Assignment: Return every line of the data below word for word, including the punctuation.

[Dataset entries]
------------------------------------------------

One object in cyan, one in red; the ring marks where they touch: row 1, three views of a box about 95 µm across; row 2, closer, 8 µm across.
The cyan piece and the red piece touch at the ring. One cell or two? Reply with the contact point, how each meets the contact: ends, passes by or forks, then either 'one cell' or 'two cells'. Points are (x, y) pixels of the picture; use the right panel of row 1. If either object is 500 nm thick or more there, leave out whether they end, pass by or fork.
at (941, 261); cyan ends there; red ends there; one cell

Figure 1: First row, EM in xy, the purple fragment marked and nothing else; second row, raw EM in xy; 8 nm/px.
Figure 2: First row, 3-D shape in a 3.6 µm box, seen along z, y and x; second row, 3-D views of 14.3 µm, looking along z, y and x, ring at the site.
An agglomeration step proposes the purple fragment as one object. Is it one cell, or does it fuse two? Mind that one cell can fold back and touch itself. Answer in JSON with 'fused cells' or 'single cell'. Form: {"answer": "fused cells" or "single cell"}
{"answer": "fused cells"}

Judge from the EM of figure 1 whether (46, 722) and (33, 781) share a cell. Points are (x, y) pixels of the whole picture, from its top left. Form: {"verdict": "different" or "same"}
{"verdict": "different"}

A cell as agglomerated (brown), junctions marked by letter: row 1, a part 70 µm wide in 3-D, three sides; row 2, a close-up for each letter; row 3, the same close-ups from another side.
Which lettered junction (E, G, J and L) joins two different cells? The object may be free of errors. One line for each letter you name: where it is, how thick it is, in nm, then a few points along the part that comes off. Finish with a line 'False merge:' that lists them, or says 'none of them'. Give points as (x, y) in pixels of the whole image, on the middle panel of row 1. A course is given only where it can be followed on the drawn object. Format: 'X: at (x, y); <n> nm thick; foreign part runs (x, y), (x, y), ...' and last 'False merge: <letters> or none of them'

------------------------------------------------

Worked solution:
One object in cyan, one in red; the ring marks where they touch: row 1, three views of a box about 95 µm across; row 2, closer, 8 µm across.
The cyan piece and the red piece touch at the ring. One cell or two? Reply with the contact point, how each meets the contact: ends, passes by or forks, then either 'one cell' or 'two cells'. Points are (x, y) pixels of the picture; use the right panel of row 1. If either object is 500 nm thick or more there, leave out whether they end, pass by or fork.
at (941, 261); cyan ends there; red ends there; one cell

Figure 1: First row, EM in xy, the purple fragment marked and nothing else; second row, raw EM in xy; 8 nm/px.
Figure 2: First row, 3-D shape in a 3.6 µm box, seen along z, y and x; second row, 3-D views of 14.3 µm, looking along z, y and x, ring at the site.
An agglomeration step proposes the purple fragment as one object. Is it one cell, or does it fuse two? Mind that one cell can fold back and touch itself. Answer in JSON with 'fused cells' or 'single cell'. Form: {"answer": "fused cells" or "single cell"}
{"answer": "fused cells"}

Judge from the EM of figure 1 whether (46, 722) and (33, 781) share a cell. Points are (x, y) pixels of the whole picture, from its top left. Form: {"verdict": "different" or "same"}
{"verdict": "different"}

A cell as agglomerated (brown), junctions marked by letter: row 1, a part 70 µm wide in 3-D, three sides; row 2, a close-up for each letter; row 3, the same close-ups from another side.
Which lettered junction (E, G, J and L) joins two different cells? The object may be free of errors. One line for each letter you name: where it is, how thick it is, in nm, then a few points along the part that comes off. Finish with a line 'False merge:' that lists them, or says 'none of them'. Give points as (x, y) in pixels of the whole image, on the middle panel of row 1. A course is given only where it can be followed on the drawn object. Format: 'X: at (x, y); <n> nm thick; foreign part runs (x, y), (x, y), ...' and last 'False merge: <letters> or none of them'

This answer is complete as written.